NOTHING – Tired Of Tomorrow
A swirling, dizzying listen, Tired Of Tomorrow is the sound of someone giving up in the most aspirational way possible. This is warts‘n’all self-exploration, but there’s something almost reassuring about it at the same time. NOTHING absolutely won’t lift your spirits, but they will help you to lose yourself for a while.
Mitski – Puberty 2
If this album came out in 1990, we’d be talking about it with the same reverence we would Sonic Youth and Pixies. Mitski’s lyricism is grounding and absurd, frank and unknowable all at once – you have to give this a go. My Body Is Made Of Crushed Little Stars is a feeling sorry for yourself anthem.
Architects – All Our Gods Have Abandoned Us
In terms of powering through, this is a masterclass. We all know the tragic story that unfolded in the wake of this record, but the album itself will go down as one of the greatest releases in British heavy music history.
Citizen – As You Please
After what many saw as a stylistic misstep on their last album, Everybody Is Going To Heaven, Citizen reined themselves in a bit and produced something much more comfortable in its own skin with As You Please. It’s still got loads of quirks and character, but the songs feel so much more together.
Title Fight – Hyperview
Being the band that seem to set the pace in their corner of the world, Title Fight slowed it all the way down on Hyperview. Filing down their hardcore edge with meandering shoegaze didn’t seem to lose any of the energy, however, and it proved one of the more successful experiments of a time when every band in their circle seemed to be having an identity crisis.
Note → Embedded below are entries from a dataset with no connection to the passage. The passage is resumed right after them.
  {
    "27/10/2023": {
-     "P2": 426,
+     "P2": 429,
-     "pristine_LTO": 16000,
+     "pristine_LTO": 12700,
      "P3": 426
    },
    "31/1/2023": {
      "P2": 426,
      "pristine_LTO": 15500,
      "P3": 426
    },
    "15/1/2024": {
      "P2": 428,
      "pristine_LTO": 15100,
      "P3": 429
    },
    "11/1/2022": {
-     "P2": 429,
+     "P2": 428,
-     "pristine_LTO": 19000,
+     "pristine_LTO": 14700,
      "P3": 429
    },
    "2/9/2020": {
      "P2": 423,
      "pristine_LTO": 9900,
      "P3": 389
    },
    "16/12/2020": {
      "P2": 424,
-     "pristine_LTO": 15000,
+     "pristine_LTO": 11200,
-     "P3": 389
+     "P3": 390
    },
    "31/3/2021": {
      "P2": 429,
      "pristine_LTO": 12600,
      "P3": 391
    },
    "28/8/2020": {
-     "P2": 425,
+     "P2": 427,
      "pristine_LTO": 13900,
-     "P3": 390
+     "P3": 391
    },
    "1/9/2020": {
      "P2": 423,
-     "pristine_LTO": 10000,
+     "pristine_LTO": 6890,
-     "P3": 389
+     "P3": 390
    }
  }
Balance And Composure – Light We Made
This one seemed to go under the radar a little when it was released, and that really shouldn’t have been the case. For a while, Balance And Composure were likened to ‘baby’ versions of just about every emo band under the sun, but with Light We Made they stepped far out of that shadow and created something simultaneously sinister and inviting. This is a tough one to sell, given that its strength lies mostly in the indescribable ‘vibe’ it creates on a full listen, but let curiosity take charge here and check it out.
Manchester Orchestra – Black Mile To The Surface
Andy Hull’s songwriting has always suited the colder months and Manchester Orchestra’s fifth album is exceptional. Grand and cinematic, Black Mile… will wrap you up in its narrative and astound you with its depth.
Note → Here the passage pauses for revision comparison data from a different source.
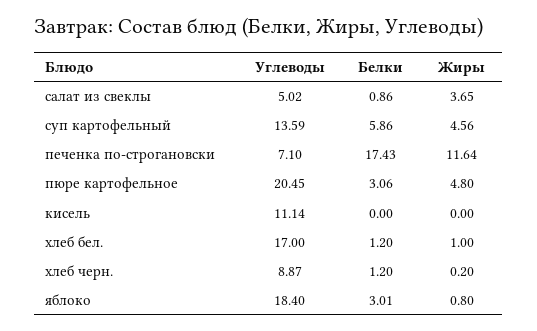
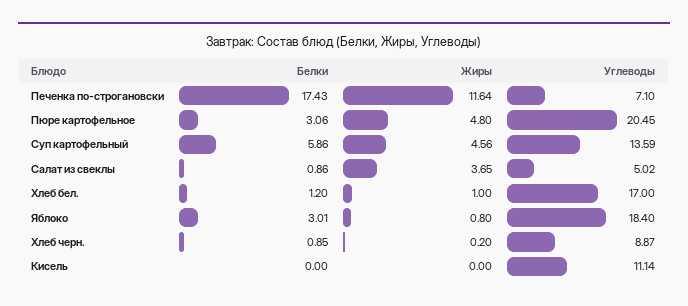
  {
    "Углеводы": {
      "салат из свеклы": 5.02,
      "суп картофельный": 13.59,
      "печенка по-строгановски": 7.1,
      "пюре картофельное": 20.45,
      "кисель": 11.14,
      "хлеб бел.": 17,
      "хлеб черн.": 8.87,
      "яблоко": 18.4
    },
    "Белки": {
      "салат из свеклы": 0.86,
      "суп картофельный": 5.86,
      "печенка по-строгановски": 17.43,
      "пюре картофельное": 3.06,
      "кисель": 0,
      "хлеб бел.": 1.2,
-     "хлеб черн.": 1.2,
+     "хлеб черн.": 0.85,
      "яблоко": 3.01
    },
    "Жиры": {
      "салат из свеклы": 3.65,
      "суп картофельный": 4.56,
      "печенка по-строгановски": 11.64,
      "пюре картофельное": 4.8,
      "кисель": 0,
      "хлеб бел.": 1,
      "хлеб черн.": 0.2,
      "яблоко": 0.8
    }
  }

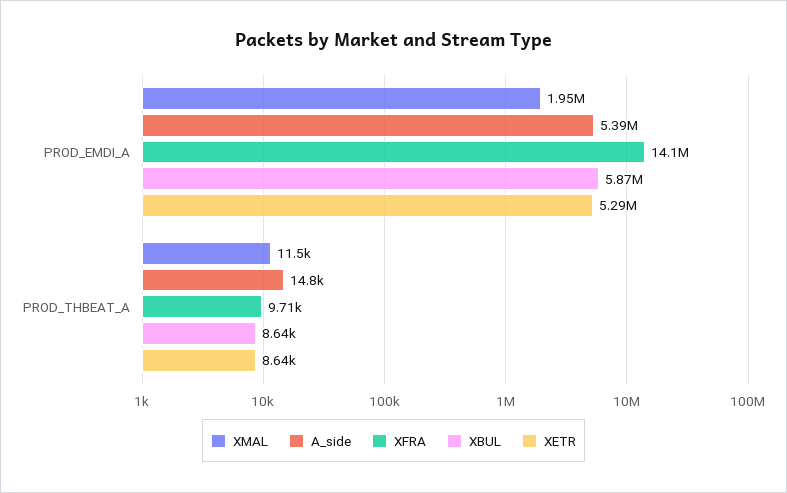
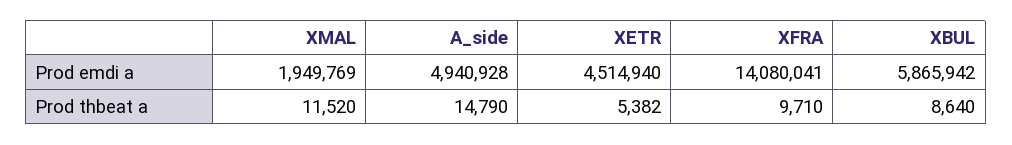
  {
    "XMAL": {
      "PROD_EMDI_A": 1949769,
      "PROD_THBEAT_A": 11520
    },
    "A_side": {
-     "PROD_EMDI_A": 5390000,
+     "PROD_EMDI_A": 4940928,
      "PROD_THBEAT_A": 14790
    },
    "XFRA": {
      "PROD_EMDI_A": 14080041,
      "PROD_THBEAT_A": 9710
    },
    "XBUL": {
      "PROD_EMDI_A": 5865942,
      "PROD_THBEAT_A": 8640
    },
    "XETR": {
-     "PROD_EMDI_A": 5290000,
+     "PROD_EMDI_A": 4514940,
-     "PROD_THBEAT_A": 8640
+     "PROD_THBEAT_A": 5382
    }
  }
Into It. Over It. – Intersections
This is a collection of some of the best songs that have ever been written about renewal and a perfect reminder of just how good earnestness can sound. You can almost hear the leaves changing colour as IIOI’s wandering guitars bounce around in your headphones.
Pity Sex – Feast Of Love
Not all of these albums are here to bum you out. Pity Sex instead offer an understanding comfort in their weariness, making for an album that’s a perfect soundtrack to some good old fashioned responsibility shirking. Shame the band broke up, really. This album showed so much promise.
Caracara – Summer Megalith
Don’t let the title deceive you, this album from Philly emos Caracara is anything but summery. Taking as many unpredictable turns as the autumn weather, Summer Megalith is a perfect example of where emo goes after a‘revival’. Atmospheric, experimental, and absolutely brilliant.